Russian authorities continue to clamp down on foreign (mainly American) technology giants as part of its ‘sovereign Internet’ campaign.
The state Duma (Russia’s parliament) on Thursday passed legislation that would oblige US tech giants to open local offices in Russia by January 2022. Failure to due so will result in “punitive measures”, Tass reported.
Russia has placed a number of obligations on foreign firms operating within its borders for years now. As far back as 2014 for example, the country required foreign IT giants to store the personal data of Russian citizens on servers located in Russia itself.
This forced firms such as Apple, Twitter and many others to place their servers within reach of Russian authorities.
But now it seems highly likely these firms will soon also have to open local offices in the country, after Tass reported that twenty ‘foreign’ platforms have so far been identified as subject to this new legislation.
It reported the State Duma, the lower house of the Russian legislature, passed in the third reading the draft law binding major foreign IT companies to open branches or representative offices in Russia.
It seems that any foreign platform with a daily audience of over 500,000 Russian users will be subject to this local office requirement from 1 January 2022.
The legislation also reportedly includes enforcement measures.
The most lenient punishment will simply see Russia authorities informing users of violations by the platform.
Other punitive action could see Russian authorities banning advertising of the platform, halting payments to it, and gathering cross-border transmission of personal data of Russian nationals.

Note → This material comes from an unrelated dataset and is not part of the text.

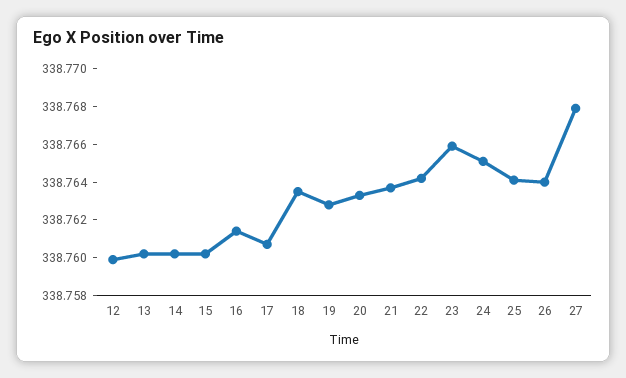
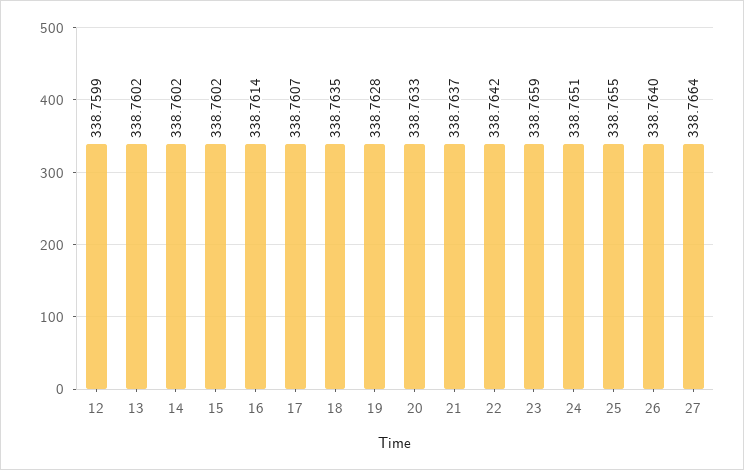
25: 338.764 -> 338.7655
27: 338.768 -> 338.7664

An extreme sanction will be the partial or complete blocking of the violating platform.
So which companies are likely to be affected?
Well, twenty firms have been identified so far, including social networking firms such as Facebook, Instagram, TikTok, and Twitter.
Video hosting providers such as YouTube and Twitch.tv have also been identified; as have messenging services such as WhatsApp, Telegram, Viber, and Gmail; search engines such as Google and Bing.com; hosting providers Amazon, Digital Ocean, Cloudflare, and GoDaddy; online commerce such as Aliexpress.com, Ikea.com, and Iherb.com, as well as Wikipedia.org.
The list can be revised later on, Tass reported.
Russia has for years being developing the ability to cut its Internet off from rest of the world, as part of its so called ‘sovereign Internet’ campaign.
The country ‘successfully tested’ a country-wide alternative to the global internet in December 2019, but delayed another test in March 2020 just as the Coronavirus pandemic gathered pace around the world.